Problem to work on:
Scan the material for the word "madrid", and copy each line where it shows up.

Excerpted data:
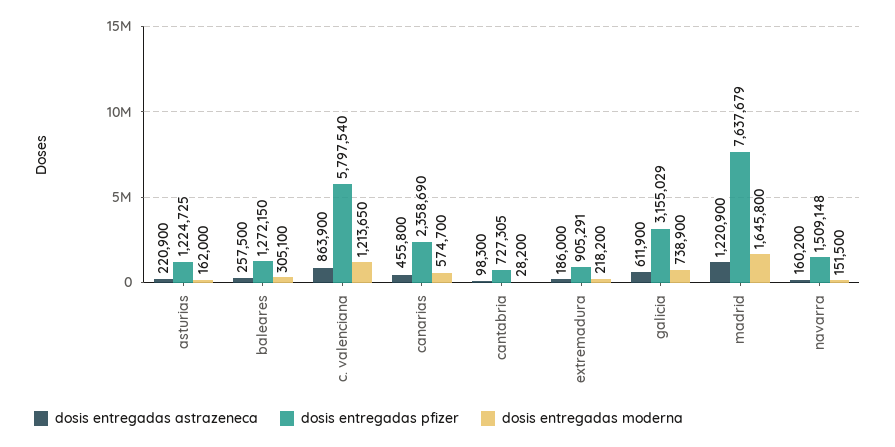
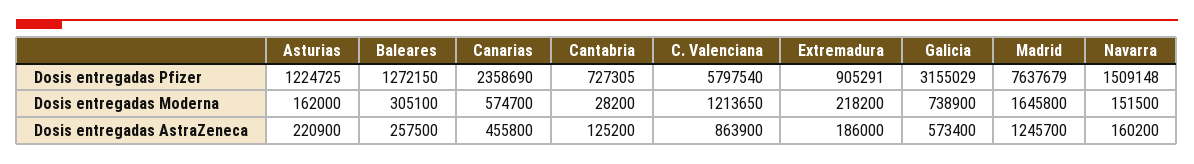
  {
    "dosis entregadas astrazeneca": {
      "asturias": 220900,
      "baleares": 257500,
      "c. valenciana": 863900,
      "canarias": 455800,
-     "cantabria": 98300,
+     "cantabria": 125200,
      "extremadura": 186000,
-     "galicia": 611900,
+     "galicia": 573400,
-     "madrid": 1220900,
+     "madrid": 1245700,
      "navarra": 160200
    },
    "dosis entregadas pfizer": {
      "asturias": 1224725,
      "baleares": 1272150,
      "c. valenciana": 5797540,
      "canarias": 2358690,
      "cantabria": 727305,
      "extremadura": 905291,
      "galicia": 3155029,
      "madrid": 7637679,
      "navarra": 1509148
    },
    "dosis entregadas moderna": {
      "asturias": 162000,
      "baleares": 305100,
      "c. valenciana": 1213650,
      "canarias": 574700,
      "cantabria": 28200,
      "extremadura": 218200,
      "galicia": 738900,
      "madrid": 1645800,
      "navarra": 151500
    }
  }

Task response:
-     "madrid": 1220900,
+     "madrid": 1245700,
      "madrid": 7637679,
      "madrid": 1645800,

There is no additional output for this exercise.